DORE, D.D. et al.: Contraception 2010; 81: 408-13

 

4

JICK, S.S. et al.: Contraception 2010; 81: 452-3

 

5

JICK, S.S. et al.: Contraception 2010; 81: 16-21

 

6

Johnson & Johnson: study summary, undated; can be found on
http://www.clinicaltrials.gov/ct2/show/NCT00511784

 

7

Janssen-Cilag: SPC CILEST, as at Nov. 2010

 

8

Janssen-Cilag: SPC PRAMINO, as at May 2010

 

9

LIDEGAARD, Ø. et al.: BMJ 2011; 343: d6423 (15 pages)

 

10

Prescrire Int. 2007; 16: 107

 

11

EMA: Europ. Assessment report (EPAR) EVRA, as at 2010
http://www.ema.europa.eu/ema/index.jsp?curl=pages/medicines/human/medicines/000410/human_med_000775.jsp&mid=WC0b01ac058001d124

 

12

PANTKE, E. et al.: Bulletin zur Arzneimittelsicherheit (bulletin on drug safety) 2011; No 4: 3-7, can be found on http://www.bfarm.de

 

*

Newly available at an almost identical price also as CIRCLET from Varipharm, a subsidiary of the NUVARING supplier, MSD.

 

**

A third generation progestin the risk of venous thromboembolism from which is "not known" according to the summary of product characteristics (SPC; 7,8).

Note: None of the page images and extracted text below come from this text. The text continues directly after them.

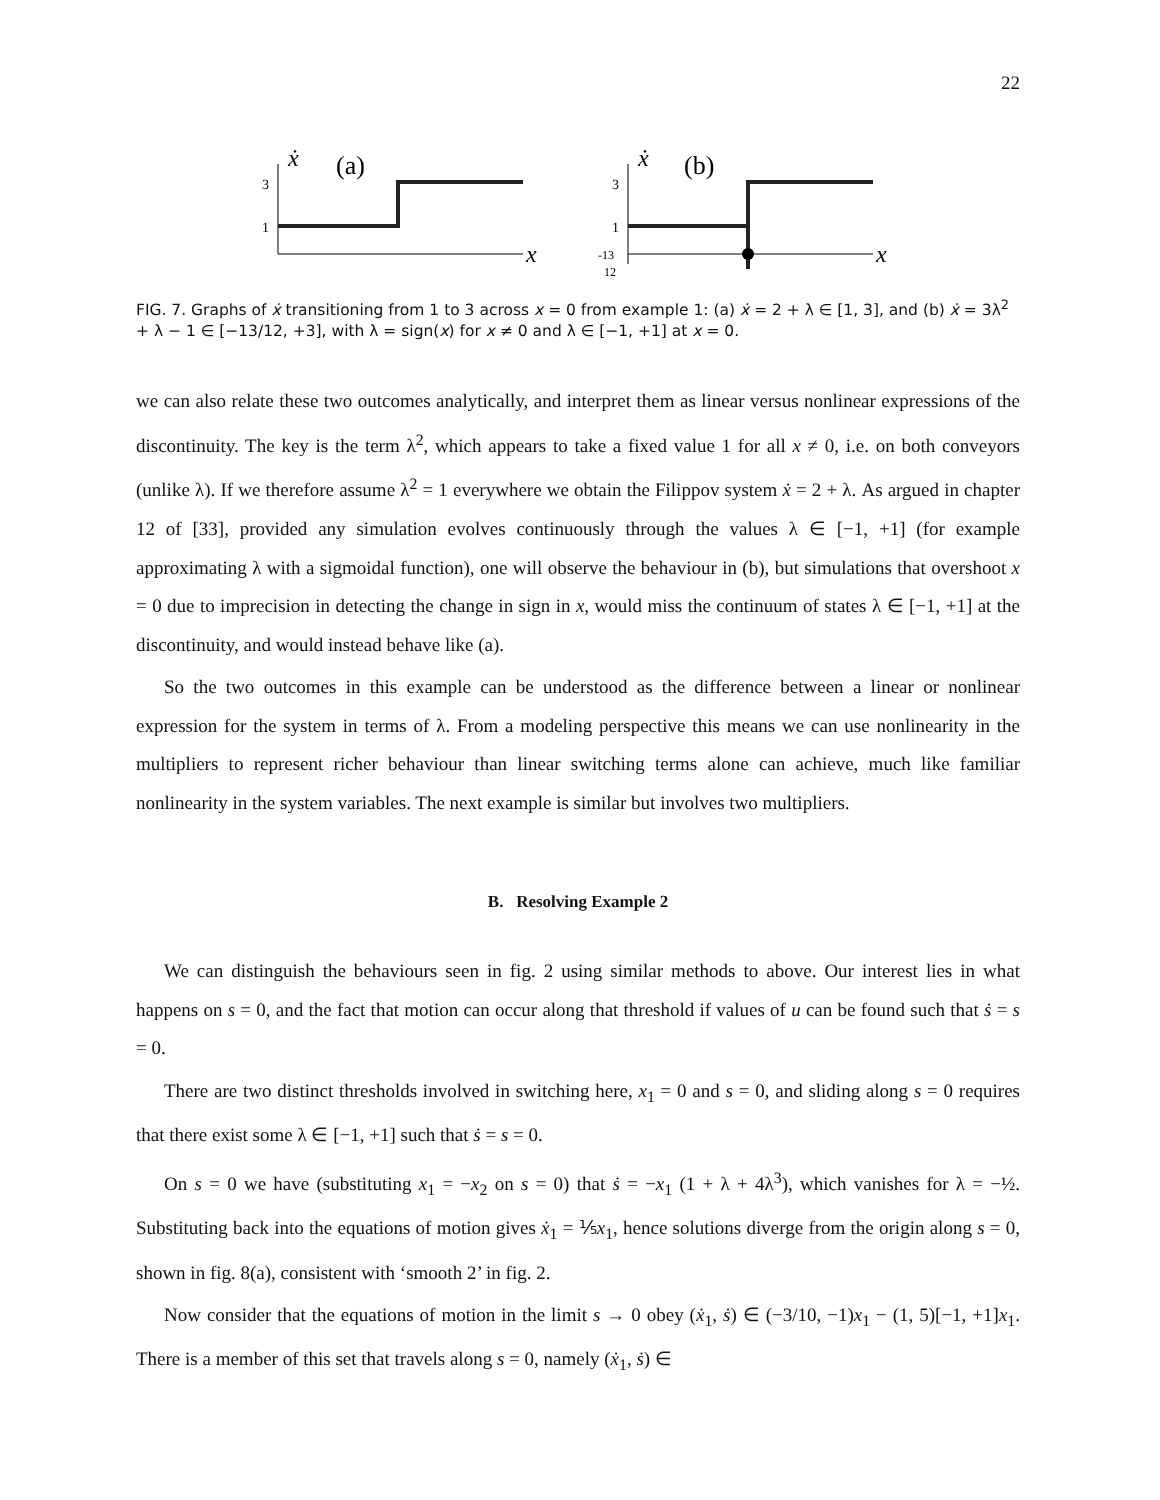22
3
1
ẋ
(a)
x
3
1
-13
12
ẋ
(b)
x
FIG. 7. Graphs of ẋ transitioning from 1 to 3 across x = 0 from example 1: (a) ẋ = 2 + λ ∈ [1, 3], and (b) ẋ = 3λ<sup>2</sup> + λ − 1 ∈ [−13/12, +3], with λ = sign(x) for x ≠ 0 and λ ∈ [−1, +1] at x = 0.
we can also relate these two outcomes analytically, and interpret them as linear versus nonlinear expressions of the discontinuity. The key is the term λ<sup>2</sup>, which appears to take a fixed value 1 for all x ≠ 0, i.e. on both conveyors (unlike λ). If we therefore assume λ<sup>2</sup> = 1 everywhere we obtain the Filippov system ẋ = 2 + λ. As argued in chapter 12 of [33], provided any simulation evolves continuously through the values λ ∈ [−1, +1] (for example approximating λ with a sigmoidal function), one will observe the behaviour in (b), but simulations that overshoot x = 0 due to imprecision in detecting the change in sign in x, would miss the continuum of states λ ∈ [−1, +1] at the discontinuity, and would instead behave like (a).
So the two outcomes in this example can be understood as the difference between a linear or nonlinear expression for the system in terms of λ. From a modeling perspective this means we can use nonlinearity in the multipliers to represent richer behaviour than linear switching terms alone can achieve, much like familiar nonlinearity in the system variables. The next example is similar but involves two multipliers.
B. Resolving Example 2
We can distinguish the behaviours seen in fig. 2 using similar methods to above. Our interest lies in what happens on s = 0, and the fact that motion can occur along that threshold if values of u can be found such that ṡ = s = 0.
There are two distinct thresholds involved in switching here, x<sub>1</sub> = 0 and s = 0, and sliding along s = 0 requires that there exist some λ ∈ [−1, +1] such that ṡ = s = 0.
On s = 0 we have (substituting x<sub>1</sub> = −x<sub>2</sub> on s = 0) that ṡ = −x<sub>1</sub> (1 + λ + 4λ<sup>3</sup>), which vanishes for λ = −½. Substituting back into the equations of motion gives ẋ<sub>1</sub> = ⅕x<sub>1</sub>, hence solutions diverge from the origin along s = 0, shown in fig. 8(a), consistent with ‘smooth 2’ in fig. 2.
Now consider that the equations of motion in the limit s → 0 obey (ẋ<sub>1</sub>, ṡ) ∈ (−3/10, −1)x<sub>1</sub> − (1, 5)[−1, +1]x<sub>1</sub>. There is a member of this set that travels along s = 0, namely (ẋ<sub>1</sub>, ṡ) ∈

In a large Danish cohort study there was no evidence of any increased risk compared with pills containing levonorgestrel (rate ratio 1.18; 95% CI 0.86-1.62) (9).

 

***

A slow release patch with 0.75 mg EE was originally also licensed in Europe: the decisive clinical studies on which marketing authorisation was based also in the USA were conducted with this patch. Even before it was introduced onto the market however the production site changed. To achieve bioequivalence, the estrogen content of the new patch had to be reduced to 0.6 mg EE (10). For both preparations, release of the active substance was indicated for the risk assessment as 20 µg EE per 24 hours (a-t 2005; 36: 114), based on serum concentrations measured. Since 2009, the summary of product characteristics has however instead alleged that the daily amount of EE released is 34 µg. This is the amount of estrogen released from the patch onto the skin. The qualitative and quantitative composition of the patch has not changed (11).